PROBLEM STATEMENT ▸
Can you rewrite these records with every "Plenário" changed to "Auditório" and everything else left unchanged?

.....

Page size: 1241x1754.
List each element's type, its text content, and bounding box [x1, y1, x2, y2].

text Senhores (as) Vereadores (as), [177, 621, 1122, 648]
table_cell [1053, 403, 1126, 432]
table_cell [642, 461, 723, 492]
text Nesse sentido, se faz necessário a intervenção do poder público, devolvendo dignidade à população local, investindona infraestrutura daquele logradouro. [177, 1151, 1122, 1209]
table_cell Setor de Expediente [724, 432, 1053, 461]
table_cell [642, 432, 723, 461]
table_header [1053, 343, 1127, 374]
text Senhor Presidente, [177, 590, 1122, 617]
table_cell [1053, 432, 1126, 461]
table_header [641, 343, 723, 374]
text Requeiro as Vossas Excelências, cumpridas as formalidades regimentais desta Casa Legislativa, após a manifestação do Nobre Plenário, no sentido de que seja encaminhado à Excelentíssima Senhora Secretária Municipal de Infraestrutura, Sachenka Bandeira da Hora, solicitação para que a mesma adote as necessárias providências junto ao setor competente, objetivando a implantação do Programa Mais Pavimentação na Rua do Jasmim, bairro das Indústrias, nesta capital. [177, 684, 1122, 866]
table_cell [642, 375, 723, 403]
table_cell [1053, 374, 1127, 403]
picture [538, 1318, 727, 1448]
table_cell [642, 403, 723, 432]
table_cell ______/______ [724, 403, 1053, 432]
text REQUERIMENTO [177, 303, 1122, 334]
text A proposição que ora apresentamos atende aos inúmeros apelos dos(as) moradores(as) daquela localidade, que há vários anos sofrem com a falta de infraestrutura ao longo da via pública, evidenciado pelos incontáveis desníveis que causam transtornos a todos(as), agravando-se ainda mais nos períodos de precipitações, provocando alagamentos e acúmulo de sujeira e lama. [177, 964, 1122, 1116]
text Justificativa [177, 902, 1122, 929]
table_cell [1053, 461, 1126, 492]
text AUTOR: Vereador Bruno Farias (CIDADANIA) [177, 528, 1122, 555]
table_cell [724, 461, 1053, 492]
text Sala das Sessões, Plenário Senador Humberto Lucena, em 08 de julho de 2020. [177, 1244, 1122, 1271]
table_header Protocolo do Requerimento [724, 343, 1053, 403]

.....

CORRECT RESPONSE ▸
Page size: 1241x1754.
List each element's type, its text content, and bounding box [x1, y1, x2, y2].

text Senhores (as) Vereadores (as), [177, 621, 1122, 648]
table_cell [1053, 403, 1126, 432]
table_cell [642, 461, 723, 492]
text Nesse sentido, se faz necessário a intervenção do poder público, devolvendo dignidade à população local, investindona infraestrutura daquele logradouro. [177, 1151, 1122, 1209]
table_cell Setor de Expediente [724, 432, 1053, 461]
table_cell [642, 432, 723, 461]
table_header [1053, 343, 1127, 374]
text Senhor Presidente, [177, 590, 1122, 617]
table_cell [1053, 432, 1126, 461]
table_header [641, 343, 723, 374]
text Requeiro as Vossas Excelências, cumpridas as formalidades regimentais desta Casa Legislativa, após a manifestação do Nobre Auditório, no sentido de que seja encaminhado à Excelentíssima Senhora Secretária Municipal de Infraestrutura, Sachenka Bandeira da Hora, solicitação para que a mesma adote as necessárias providências junto ao setor competente, objetivando a implantação do Programa Mais Pavimentação na Rua do Jasmim, bairro das Indústrias, nesta capital. [177, 684, 1122, 866]
table_cell [642, 375, 723, 403]
table_cell [1053, 374, 1127, 403]
picture [538, 1318, 727, 1448]
table_cell [642, 403, 723, 432]
table_cell ______/______ [724, 403, 1053, 432]
text REQUERIMENTO [177, 303, 1122, 334]
text A proposição que ora apresentamos atende aos inúmeros apelos dos(as) moradores(as) daquela localidade, que há vários anos sofrem com a falta de infraestrutura ao longo da via pública, evidenciado pelos incontáveis desníveis que causam transtornos a todos(as), agravando-se ainda mais nos períodos de precipitações, provocando alagamentos e acúmulo de sujeira e lama. [177, 964, 1122, 1116]
text Justificativa [177, 902, 1122, 929]
table_cell [1053, 461, 1126, 492]
text AUTOR: Vereador Bruno Farias (CIDADANIA) [177, 528, 1122, 555]
table_cell [724, 461, 1053, 492]
text Sala das Sessões, Auditório Senador Humberto Lucena, em 08 de julho de 2020. [177, 1244, 1122, 1271]
table_header Protocolo do Requerimento [724, 343, 1053, 403]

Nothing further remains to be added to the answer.